- If making homemade noodles, make noodles before preparing vegetables. If using boxed noodles, prepare vegetables.
- Add green beans, asparagus, zucchini, and corn to boiling water. Boil until they start to become slightly soft, about 4 to 5 minutes.
- In a large bowl, prepare an ice bath. Once vegetables are done cooking, transfer into ice bath with a spider whisk to stop them from cooking. Let sit for 3 minutes and transfer to a dry bowl or plate. Set aside.
- Start to make the creamy mushroom tomato sauce while water comes to a boil.
- Once boiling, add salt and pasta to water. Boil until al dente, about 5 to 8 minutes. Strain through a colander and set aside.
Creamy Mushroom Tomato Sauce
- In the now empty Dutch oven, melt butter over medium heat.
- Sauté mushrooms and garlic until browned, about 5 to 8 minutes.
- Add tomatoes, red pepper, and pepper.

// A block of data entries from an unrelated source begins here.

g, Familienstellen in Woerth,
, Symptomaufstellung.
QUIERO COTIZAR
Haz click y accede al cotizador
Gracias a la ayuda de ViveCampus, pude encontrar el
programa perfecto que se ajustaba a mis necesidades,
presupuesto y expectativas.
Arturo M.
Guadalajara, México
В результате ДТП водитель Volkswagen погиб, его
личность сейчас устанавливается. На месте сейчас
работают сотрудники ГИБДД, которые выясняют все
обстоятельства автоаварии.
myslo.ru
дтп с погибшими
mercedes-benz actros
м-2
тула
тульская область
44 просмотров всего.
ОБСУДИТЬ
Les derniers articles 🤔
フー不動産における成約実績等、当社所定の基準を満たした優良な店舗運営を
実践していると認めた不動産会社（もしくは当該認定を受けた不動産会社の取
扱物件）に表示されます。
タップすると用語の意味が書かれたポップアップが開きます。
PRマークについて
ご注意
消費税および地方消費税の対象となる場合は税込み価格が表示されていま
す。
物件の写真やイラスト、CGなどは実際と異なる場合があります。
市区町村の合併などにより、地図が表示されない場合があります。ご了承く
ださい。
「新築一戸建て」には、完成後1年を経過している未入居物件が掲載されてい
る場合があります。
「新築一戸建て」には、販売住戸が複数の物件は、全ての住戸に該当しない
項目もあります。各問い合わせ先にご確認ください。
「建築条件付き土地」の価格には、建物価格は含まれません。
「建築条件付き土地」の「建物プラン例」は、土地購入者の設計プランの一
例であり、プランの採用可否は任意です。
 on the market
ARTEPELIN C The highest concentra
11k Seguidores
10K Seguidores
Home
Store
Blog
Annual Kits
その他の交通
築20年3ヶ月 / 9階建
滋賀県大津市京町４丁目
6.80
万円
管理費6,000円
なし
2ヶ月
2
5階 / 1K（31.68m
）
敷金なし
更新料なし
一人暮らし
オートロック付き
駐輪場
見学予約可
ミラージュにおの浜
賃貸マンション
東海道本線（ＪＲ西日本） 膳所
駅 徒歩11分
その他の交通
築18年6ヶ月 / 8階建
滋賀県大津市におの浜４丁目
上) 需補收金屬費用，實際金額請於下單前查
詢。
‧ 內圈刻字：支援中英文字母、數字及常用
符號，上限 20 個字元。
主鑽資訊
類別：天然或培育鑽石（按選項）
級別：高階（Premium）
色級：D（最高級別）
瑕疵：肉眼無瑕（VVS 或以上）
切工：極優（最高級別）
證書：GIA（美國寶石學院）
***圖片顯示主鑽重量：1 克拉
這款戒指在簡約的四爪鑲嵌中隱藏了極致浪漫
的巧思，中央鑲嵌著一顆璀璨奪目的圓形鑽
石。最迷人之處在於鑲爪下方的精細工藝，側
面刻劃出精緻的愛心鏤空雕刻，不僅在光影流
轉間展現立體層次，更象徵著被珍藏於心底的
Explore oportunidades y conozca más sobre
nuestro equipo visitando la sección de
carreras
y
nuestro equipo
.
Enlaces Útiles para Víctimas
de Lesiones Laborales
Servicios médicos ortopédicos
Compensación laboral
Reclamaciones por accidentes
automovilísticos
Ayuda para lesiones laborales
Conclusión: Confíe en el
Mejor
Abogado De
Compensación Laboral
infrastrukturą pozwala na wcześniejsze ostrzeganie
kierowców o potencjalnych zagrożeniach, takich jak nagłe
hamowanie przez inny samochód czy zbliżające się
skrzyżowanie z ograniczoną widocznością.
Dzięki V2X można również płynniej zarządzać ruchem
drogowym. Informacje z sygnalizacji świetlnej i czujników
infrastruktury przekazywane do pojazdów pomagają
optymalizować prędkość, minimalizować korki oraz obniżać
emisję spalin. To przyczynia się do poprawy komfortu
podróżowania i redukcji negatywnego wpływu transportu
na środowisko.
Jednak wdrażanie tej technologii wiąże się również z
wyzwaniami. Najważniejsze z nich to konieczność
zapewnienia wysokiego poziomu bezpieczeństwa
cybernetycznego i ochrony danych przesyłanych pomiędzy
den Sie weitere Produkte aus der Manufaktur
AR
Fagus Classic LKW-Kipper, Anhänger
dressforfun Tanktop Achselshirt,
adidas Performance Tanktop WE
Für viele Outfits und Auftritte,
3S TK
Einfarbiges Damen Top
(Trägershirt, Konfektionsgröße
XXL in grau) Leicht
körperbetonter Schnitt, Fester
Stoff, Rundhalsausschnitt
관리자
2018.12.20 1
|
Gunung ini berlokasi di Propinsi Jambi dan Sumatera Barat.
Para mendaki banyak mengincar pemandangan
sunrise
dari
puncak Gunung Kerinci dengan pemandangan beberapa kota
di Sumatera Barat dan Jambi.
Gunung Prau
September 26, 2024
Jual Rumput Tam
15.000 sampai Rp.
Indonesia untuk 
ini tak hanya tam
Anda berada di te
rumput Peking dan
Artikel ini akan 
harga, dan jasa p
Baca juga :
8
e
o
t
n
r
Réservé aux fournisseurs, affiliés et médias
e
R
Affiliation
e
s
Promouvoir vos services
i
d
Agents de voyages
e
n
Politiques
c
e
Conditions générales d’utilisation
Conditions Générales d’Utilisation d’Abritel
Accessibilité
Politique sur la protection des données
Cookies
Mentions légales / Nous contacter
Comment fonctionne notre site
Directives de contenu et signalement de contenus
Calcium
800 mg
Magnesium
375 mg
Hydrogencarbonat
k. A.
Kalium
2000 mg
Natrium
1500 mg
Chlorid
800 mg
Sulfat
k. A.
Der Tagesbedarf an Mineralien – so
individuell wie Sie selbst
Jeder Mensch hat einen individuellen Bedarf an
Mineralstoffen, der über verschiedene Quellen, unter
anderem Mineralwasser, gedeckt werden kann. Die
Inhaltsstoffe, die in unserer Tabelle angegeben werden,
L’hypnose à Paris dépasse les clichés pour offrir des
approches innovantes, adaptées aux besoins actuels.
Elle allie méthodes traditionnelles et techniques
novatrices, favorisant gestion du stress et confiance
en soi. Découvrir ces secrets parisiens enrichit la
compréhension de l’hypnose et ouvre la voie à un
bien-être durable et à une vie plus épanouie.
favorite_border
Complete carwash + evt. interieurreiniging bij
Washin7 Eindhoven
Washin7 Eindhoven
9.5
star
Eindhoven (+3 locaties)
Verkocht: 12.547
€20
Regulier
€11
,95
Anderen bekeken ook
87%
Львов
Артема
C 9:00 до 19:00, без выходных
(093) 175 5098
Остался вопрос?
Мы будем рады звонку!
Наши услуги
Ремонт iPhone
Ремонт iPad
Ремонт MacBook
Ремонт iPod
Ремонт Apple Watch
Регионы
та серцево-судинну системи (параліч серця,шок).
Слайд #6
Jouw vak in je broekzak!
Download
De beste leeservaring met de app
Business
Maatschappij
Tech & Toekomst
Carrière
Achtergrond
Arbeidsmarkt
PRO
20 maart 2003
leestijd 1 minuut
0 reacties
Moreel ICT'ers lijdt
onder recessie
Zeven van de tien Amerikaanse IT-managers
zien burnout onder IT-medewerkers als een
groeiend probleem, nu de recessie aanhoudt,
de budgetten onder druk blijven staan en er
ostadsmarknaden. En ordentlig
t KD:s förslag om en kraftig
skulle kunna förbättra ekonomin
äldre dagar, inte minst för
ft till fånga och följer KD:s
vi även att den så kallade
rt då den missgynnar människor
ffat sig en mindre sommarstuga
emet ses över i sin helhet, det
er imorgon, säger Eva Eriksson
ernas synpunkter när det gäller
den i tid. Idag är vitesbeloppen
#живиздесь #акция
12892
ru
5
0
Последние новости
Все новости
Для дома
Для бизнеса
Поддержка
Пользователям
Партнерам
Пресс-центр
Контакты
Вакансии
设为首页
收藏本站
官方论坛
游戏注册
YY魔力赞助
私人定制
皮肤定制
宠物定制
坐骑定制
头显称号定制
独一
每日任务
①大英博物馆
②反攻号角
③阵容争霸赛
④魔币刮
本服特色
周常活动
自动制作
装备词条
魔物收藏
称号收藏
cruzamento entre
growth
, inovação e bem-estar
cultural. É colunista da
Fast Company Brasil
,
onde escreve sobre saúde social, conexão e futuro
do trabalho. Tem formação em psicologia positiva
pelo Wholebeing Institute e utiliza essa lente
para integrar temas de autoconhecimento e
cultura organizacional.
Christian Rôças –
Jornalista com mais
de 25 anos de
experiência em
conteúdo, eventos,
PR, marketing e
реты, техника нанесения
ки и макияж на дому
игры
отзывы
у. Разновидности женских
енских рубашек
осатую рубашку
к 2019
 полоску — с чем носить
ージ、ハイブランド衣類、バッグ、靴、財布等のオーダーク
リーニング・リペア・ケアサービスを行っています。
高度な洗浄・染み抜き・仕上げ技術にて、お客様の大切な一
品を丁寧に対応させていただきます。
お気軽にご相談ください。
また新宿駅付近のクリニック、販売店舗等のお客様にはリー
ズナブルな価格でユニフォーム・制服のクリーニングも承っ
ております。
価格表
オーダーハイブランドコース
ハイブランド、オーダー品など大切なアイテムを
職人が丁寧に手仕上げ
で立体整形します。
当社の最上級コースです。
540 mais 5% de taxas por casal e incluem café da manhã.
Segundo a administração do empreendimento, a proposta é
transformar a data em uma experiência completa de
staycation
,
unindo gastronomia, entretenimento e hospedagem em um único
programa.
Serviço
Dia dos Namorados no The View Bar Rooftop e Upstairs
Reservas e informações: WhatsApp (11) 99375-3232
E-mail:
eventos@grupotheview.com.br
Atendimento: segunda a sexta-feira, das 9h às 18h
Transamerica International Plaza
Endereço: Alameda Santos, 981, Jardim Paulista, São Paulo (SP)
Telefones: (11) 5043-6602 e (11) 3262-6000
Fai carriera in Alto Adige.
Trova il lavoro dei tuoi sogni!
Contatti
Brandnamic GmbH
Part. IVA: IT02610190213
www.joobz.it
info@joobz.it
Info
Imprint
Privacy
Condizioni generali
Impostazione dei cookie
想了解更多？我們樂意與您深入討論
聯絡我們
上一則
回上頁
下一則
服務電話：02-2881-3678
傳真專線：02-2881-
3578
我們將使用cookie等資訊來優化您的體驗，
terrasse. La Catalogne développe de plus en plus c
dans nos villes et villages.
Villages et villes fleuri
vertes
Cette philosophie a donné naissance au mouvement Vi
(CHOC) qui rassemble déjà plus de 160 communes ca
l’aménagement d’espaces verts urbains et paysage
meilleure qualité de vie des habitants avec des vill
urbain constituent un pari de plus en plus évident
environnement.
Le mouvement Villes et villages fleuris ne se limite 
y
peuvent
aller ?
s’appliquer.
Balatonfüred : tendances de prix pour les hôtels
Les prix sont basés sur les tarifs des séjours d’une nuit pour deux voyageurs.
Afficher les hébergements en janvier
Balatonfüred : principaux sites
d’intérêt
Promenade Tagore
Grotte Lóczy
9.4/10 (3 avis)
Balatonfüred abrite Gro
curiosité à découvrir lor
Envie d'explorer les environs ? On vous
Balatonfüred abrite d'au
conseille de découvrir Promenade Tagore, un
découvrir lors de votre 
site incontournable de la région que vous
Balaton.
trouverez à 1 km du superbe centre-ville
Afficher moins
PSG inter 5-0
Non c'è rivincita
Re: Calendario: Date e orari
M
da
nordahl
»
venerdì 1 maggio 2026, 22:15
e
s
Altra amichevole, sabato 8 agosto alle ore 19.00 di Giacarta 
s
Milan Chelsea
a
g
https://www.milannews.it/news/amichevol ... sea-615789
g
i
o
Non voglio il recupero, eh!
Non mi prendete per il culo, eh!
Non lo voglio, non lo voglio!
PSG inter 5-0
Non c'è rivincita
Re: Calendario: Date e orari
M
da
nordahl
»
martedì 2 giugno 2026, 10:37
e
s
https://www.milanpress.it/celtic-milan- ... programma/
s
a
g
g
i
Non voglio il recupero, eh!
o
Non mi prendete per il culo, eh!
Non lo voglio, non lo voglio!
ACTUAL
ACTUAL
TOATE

Reduce heat to simmer and cover, stirring occasionally, until tomatoes have lost their shape, about 7 minutes.
- Add heavy cream and simmer until slightly thickened, about 5 to 8 minutes.
- Add reserved vegetables and stir, cooking until flavors have combined, about 3 minutes.
- Remove Dutch oven from heat and add cooked noodles, basil leaves, and lemon juice. Toss to coat evenly with sauce and vegetables. Let sit for 2 minutes to let noodles absorb sauce.
- Serve immediately with a lightly sprinkle of Parmesan cheese.